ACTIVITY 1:
In the post on interfaith dialogue, when and where is the Common Ground 2015 Conference held?

SUPPLIED TEXT:

_ _ _ _

Interfaith Dialogue is Not as Pointless as We Like to Think

The Xaverian Missionaries USA is collaborating with the American Humanist Association and Rutgers University in New Jersey on a special conference that brings humanists, atheists, and religious believers together to search our common ground, looking to what lies beyond dialogue: collaborative efforts to heal a divided world. We would like to share Jessica’s blog post in The Humanist.Com.

Jessica Xiao is Project Assistant for the American Humanist Association

With one sweeping generality, it’s easy (albeit unconstructive) to dismiss or invalidate an entire community’s ideas. And try as we might to take our minds off autopilot in challenging our assumptions and ideas about others, there are still polarizations that we have a difficult time getting past: Democrat versus Republican, the “uneducated” versus the college-educated, theists versus nontheists.

But I am optimistic enough to contend that a good majority of us believe no grand chasm could possibly dissolve the linkage we share as Homo sapiens existing together on Earth in the year 2015, experiencing similar joy, suffering, and the burdens of living. With this confidence, the American Humanist Association and Xaverian Missionaries* have teamed up to host the Common Ground 2015 Conference on October 8, 2015, at Rutgers University to prove just that: it is possible, and valuable, to bring people of religious and secular backgrounds together to share worldviews and collaborate for social action.

Though we’ve received a surprising amount of pushback from those on both sides who consider even engaging each other in dialogue a breach of integrity, I am continually optimistic—realistically optimistic, as a former skeptic of this initiative myself. Before I became part of the planning committee for Common Ground, the idea that atheists like myself could collaborate with those of religious perspectives was a platitude—something I accepted as sounding “true” but would probably never try myself.

In other words, how could we agree on anything with an elephant in the room? By revealing it and disempowering it.

I don’t believe in a god. I don’t believe that “God” or any deity itself has any impact on the world (only we do and as a direct consequence of our beliefs)—so god-belief/lack-thereof as a debate is irrelevant to me. What worries me is when theism encourages discriminatory thoughts or behaviors. What worries me is when god-belief doesn’t allow focus on community-building and making the world a better place but perverts its own mission with negativity or exclusiveness. On the other hand, I do care that one percent of the world’s population owns more than half of the world’s wealth. I also care that mothers without access to healthcare are dying from preventable causes related to pregnancy and childbirth. I care that there are more social justice issues that are challenging, daunting, widespread, and persistent than I can possibly list here. And so do “they”—the wonderful people of all religious/irreligious backgrounds who I get to work with in organizing Common Ground.

Fr. Carl Chudy of Xaverian Missionaries cites French Jewish philosopher Emmanuel Levinas in the value of true, uncompromising discourse:

He says when estranged groups go beyond superficial dialogue, their rivalrous relationship dissolves. Even more: true dialogue reveals what the rivalry covers up, a state of mutual need and responsibility. For him, authentic dialogue partners relate as healers of each other’s hurts and inadequacies. But fear and ignorance of each other makes us resist such vulnerability. The solution is simple: take the risk.

_ _ _ _

EXCERPTED RECORDS:
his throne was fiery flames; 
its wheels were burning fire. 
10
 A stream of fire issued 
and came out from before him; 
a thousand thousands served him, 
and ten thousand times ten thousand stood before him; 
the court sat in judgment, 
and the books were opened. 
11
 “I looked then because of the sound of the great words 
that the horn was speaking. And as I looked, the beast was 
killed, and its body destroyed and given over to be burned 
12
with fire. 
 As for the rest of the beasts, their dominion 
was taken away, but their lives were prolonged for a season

_ _ _ _

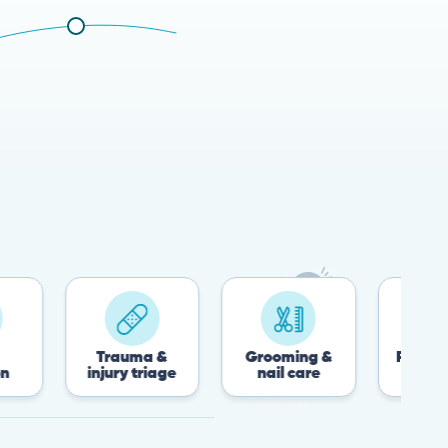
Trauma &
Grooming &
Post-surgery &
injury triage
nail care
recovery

_ _ _ _

ACTIVITY 2:
In the records, copy out everything from the line containing "his throne was fiery flames;" down to the line containing "the great words", both lines included, word for word and with nothing else.

EXERCISE ANSWER 1:
October 8, 2015, at Rutgers University.

EXERCISE ANSWER 2:
his throne was fiery flames; 
its wheels were burning fire. 
10
 A stream of fire issued 
and came out from before him; 
a thousand thousands served him, 
and ten thousand times ten thousand stood before him; 
the court sat in judgment, 
and the books were opened. 
11
 “I looked then because of the sound of the great words 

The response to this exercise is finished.